**Источник:**
★ ★ ★ ★

В Германию Ян Гюбнер попал после капитуляции: его отправили в Торгау, и в тамошней тюрьме он ожидал суда. Соседом по камере был высокий эсэсовский чин. Они болтали о том, о сем. Немец рассказал, что в молодости у него был роман с евреечкой; от нее он даже научился писать свою фамилию еврейскими буквами. И он вывел:"Шмидт". Ян взял у него карандаш, поправил:
-- Вы написали букву "самах". А надо вот так -- "шин".
-- Ты-то откуда знаешь? -- удивился эсэсовец.
-- А я еврей.
Немец не поверил. Пришлось Яну предъявить доказательство. После этого сосед по камере надолго замолчал. И под конец сказал только одну фразу:
-- Теперь я знаю, почему мы проиграли войну...
В советском лагере Яна спасала та же изворотливость и уменье рисковать. На участке, где я был писарем, он работал в паре со здоровенным немцем Эмилем Гучем. Оба вкалывали на совесть, норму выполняли процентов на 130 -без моей помощи. Но тянуло Яна на более привычную работу: на вакантную должность зав.складом. Он стал подсылать к начальнику шахты ходоков из вольняшек, чтобы говорили: вот, есть такой Гюбнер,проходчик. Работает в забое, а хорошо знаком со складским хозяйством.

★ ★ ★ ★

**Исходные данные:**
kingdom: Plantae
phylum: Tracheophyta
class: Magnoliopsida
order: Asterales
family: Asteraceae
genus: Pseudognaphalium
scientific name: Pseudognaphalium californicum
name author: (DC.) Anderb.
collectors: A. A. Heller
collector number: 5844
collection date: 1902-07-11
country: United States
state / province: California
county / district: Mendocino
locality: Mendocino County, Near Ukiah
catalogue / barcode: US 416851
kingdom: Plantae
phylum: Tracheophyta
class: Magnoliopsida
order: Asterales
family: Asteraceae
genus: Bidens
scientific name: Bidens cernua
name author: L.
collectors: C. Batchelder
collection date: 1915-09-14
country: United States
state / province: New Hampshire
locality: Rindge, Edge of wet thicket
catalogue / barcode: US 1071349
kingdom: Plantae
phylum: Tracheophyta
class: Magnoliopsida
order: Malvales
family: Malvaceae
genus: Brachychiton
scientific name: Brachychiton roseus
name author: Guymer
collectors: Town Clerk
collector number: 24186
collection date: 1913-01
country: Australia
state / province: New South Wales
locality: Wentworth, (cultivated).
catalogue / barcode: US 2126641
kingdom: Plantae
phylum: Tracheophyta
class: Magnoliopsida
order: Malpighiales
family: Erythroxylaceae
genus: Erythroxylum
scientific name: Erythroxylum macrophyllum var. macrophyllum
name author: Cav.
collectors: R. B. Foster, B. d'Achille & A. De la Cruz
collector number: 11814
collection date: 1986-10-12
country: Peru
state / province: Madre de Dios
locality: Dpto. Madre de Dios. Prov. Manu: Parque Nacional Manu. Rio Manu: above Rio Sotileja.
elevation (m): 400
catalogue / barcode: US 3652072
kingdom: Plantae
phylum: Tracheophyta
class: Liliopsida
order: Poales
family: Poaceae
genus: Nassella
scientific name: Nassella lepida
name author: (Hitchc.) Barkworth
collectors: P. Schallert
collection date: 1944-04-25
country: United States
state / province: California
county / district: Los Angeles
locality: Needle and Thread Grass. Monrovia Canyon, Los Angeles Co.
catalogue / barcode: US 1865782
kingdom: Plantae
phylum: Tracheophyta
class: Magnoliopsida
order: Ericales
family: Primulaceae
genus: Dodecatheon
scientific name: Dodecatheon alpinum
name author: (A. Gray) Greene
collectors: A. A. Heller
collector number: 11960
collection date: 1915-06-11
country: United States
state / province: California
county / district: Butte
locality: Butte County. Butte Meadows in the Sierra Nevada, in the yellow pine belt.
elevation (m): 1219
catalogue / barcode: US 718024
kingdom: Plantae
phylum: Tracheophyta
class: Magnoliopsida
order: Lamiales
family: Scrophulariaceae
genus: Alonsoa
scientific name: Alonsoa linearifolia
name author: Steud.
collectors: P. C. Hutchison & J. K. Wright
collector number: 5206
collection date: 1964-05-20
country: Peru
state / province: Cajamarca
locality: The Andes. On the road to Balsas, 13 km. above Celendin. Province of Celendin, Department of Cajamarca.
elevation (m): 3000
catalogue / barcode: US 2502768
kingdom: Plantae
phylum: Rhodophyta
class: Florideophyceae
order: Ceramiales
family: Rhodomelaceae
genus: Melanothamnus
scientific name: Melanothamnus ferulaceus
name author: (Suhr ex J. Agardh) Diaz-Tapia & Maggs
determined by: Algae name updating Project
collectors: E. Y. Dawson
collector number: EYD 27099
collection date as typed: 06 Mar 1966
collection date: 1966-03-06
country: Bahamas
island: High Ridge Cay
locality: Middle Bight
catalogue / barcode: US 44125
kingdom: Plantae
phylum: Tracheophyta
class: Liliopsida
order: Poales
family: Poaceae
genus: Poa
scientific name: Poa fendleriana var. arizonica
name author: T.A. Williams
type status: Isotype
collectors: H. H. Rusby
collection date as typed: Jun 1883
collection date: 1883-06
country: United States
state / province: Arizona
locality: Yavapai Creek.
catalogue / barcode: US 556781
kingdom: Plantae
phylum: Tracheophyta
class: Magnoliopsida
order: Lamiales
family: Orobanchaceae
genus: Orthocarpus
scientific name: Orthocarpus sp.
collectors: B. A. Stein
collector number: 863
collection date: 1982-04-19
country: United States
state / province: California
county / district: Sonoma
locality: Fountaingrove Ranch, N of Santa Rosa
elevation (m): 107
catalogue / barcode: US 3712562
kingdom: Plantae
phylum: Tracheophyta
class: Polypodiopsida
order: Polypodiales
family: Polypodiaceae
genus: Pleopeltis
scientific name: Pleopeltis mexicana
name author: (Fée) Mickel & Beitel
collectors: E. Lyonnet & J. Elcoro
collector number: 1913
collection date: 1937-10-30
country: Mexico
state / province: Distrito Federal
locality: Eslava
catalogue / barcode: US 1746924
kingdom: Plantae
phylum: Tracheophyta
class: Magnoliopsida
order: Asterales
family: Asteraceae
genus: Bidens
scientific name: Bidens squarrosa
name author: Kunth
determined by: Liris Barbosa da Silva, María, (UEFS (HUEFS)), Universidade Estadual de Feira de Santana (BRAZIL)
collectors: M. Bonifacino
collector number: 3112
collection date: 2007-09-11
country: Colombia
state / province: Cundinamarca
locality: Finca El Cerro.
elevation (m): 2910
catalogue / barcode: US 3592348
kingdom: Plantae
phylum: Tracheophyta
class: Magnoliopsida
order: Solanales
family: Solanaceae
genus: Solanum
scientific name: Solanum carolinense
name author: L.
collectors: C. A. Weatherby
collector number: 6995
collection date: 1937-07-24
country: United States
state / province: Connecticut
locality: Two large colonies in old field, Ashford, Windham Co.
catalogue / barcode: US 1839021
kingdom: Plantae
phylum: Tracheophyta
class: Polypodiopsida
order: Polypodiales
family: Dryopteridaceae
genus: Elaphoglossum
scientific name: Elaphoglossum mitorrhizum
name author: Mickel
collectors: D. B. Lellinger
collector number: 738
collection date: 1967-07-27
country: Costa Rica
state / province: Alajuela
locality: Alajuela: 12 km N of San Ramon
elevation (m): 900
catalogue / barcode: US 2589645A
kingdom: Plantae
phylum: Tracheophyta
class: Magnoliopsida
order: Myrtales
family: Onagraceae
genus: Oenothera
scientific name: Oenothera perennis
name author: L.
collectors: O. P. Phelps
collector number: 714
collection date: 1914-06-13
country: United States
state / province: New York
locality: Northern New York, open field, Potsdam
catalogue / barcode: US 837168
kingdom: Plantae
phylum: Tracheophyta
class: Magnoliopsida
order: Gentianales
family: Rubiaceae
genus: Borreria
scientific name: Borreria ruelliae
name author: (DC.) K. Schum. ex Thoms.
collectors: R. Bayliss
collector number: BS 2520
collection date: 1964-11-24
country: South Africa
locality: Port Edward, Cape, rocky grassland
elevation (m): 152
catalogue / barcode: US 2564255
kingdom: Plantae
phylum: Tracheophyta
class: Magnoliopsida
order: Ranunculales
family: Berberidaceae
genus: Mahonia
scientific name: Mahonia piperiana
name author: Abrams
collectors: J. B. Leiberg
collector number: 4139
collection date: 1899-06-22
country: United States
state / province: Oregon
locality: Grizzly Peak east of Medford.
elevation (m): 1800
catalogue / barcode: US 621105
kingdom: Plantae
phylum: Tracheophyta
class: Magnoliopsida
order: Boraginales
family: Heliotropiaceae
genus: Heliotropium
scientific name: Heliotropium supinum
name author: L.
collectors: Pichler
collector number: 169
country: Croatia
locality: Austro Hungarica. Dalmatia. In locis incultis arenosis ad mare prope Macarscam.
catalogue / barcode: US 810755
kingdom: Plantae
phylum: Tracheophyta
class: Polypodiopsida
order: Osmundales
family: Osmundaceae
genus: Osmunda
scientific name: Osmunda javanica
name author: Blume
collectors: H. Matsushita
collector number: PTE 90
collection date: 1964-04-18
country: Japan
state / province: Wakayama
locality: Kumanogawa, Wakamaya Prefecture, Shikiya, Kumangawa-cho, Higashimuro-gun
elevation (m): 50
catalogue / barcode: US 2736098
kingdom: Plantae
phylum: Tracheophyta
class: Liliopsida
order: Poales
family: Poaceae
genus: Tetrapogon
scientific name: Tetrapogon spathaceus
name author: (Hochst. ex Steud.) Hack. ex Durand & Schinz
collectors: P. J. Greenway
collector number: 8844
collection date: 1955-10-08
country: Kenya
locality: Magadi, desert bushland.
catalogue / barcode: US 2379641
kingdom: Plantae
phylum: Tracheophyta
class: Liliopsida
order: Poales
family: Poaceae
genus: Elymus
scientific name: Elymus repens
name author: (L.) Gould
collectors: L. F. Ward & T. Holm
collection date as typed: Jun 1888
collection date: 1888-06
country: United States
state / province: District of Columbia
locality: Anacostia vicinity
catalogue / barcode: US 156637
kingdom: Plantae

★ ★ ★ ★

**Список заданий:**
1. Перечислите все реплики из отрывка о Яне Гюбнере, которые начинаются с тире.
2. Преобразуйте в таблицу Markdown отрезок записей от строки, содержащей «family: Berberidaceae», до строки, содержащей «state / province: District of Columbia», включительно. Таблица должна иметь два столбца, «№» и «Строка», а пустые строки в нее не включаются.

**Ответы к заданиям:**
1.
1. Вы написали букву "самах". А надо вот так -- "шин".
2. Ты-то откуда знаешь?
3. А я еврей.
4. Теперь я знаю, почему мы проиграли войну...

2.
| № | Строка |
|---|---|
| 1 | family: Berberidaceae |
| 2 | genus: Mahonia |
| 3 | scientific name: Mahonia piperiana |
| 4 | name author: Abrams |
| 5 | collectors: J. B. Leiberg |
| 6 | collector number: 4139 |
| 7 | collection date: 1899-06-22 |
| 8 | country: United States |
| 9 | state / province: Oregon |
| 10 | locality: Grizzly Peak east of Medford. |
| 11 | elevation (m): 1800 |
| 12 | catalogue / barcode: US 621105 |
| 13 | kingdom: Plantae |
| 14 | phylum: Tracheophyta |
| 15 | class: Magnoliopsida |
| 16 | order: Boraginales |
| 17 | family: Heliotropiaceae |
| 18 | genus: Heliotropium |
| 19 | scientific name: Heliotropium supinum |
| 20 | name author: L. |
| 21 | collectors: Pichler |
| 22 | collector number: 169 |
| 23 | country: Croatia |
| 24 | locality: Austro Hungarica. Dalmatia. In locis incultis arenosis ad mare prope Macarscam. |
| 25 | catalogue / barcode: US 810755 |
| 26 | kingdom: Plantae |
| 27 | phylum: Tracheophyta |
| 28 | class: Polypodiopsida |
| 29 | order: Osmundales |
| 30 | family: Osmundaceae |
| 31 | genus: Osmunda |
| 32 | scientific name: Osmunda javanica |
| 33 | name author: Blume |
| 34 | collectors: H. Matsushita |
| 35 | collector number: PTE 90 |
| 36 | collection date: 1964-04-18 |
| 37 | country: Japan |
| 38 | state / province: Wakayama |
| 39 | locality: Kumanogawa, Wakamaya Prefecture, Shikiya, Kumangawa-cho, Higashimuro-gun |
| 40 | elevation (m): 50 |
| 41 | catalogue / barcode: US 2736098 |
| 42 | kingdom: Plantae |
| 43 | phylum: Tracheophyta |
| 44 | class: Liliopsida |
| 45 | order: Poales |
| 46 | family: Poaceae |
| 47 | genus: Tetrapogon |
| 48 | scientific name: Tetrapogon spathaceus |
| 49 | name author: (Hochst. ex Steud.) Hack. ex Durand & Schinz |
| 50 | collectors: P. J. Greenway |
| 51 | collector number: 8844 |
| 52 | collection date: 1955-10-08 |
| 53 | country: Kenya |
| 54 | locality: Magadi, desert bushland. |
| 55 | catalogue / barcode: US 2379641 |
| 56 | kingdom: Plantae |
| 57 | phylum: Tracheophyta |
| 58 | class: Liliopsida |
| 59 | order: Poales |
| 60 | family: Poaceae |
| 61 | genus: Elymus |
| 62 | scientific name: Elymus repens |
| 63 | name author: (L.) Gould |
| 64 | collectors: L. F. Ward & T. Holm |
| 65 | collection date as typed: Jun 1888 |
| 66 | collection date: 1888-06 |
| 67 | country: United States |
| 68 | state / province: District of Columbia |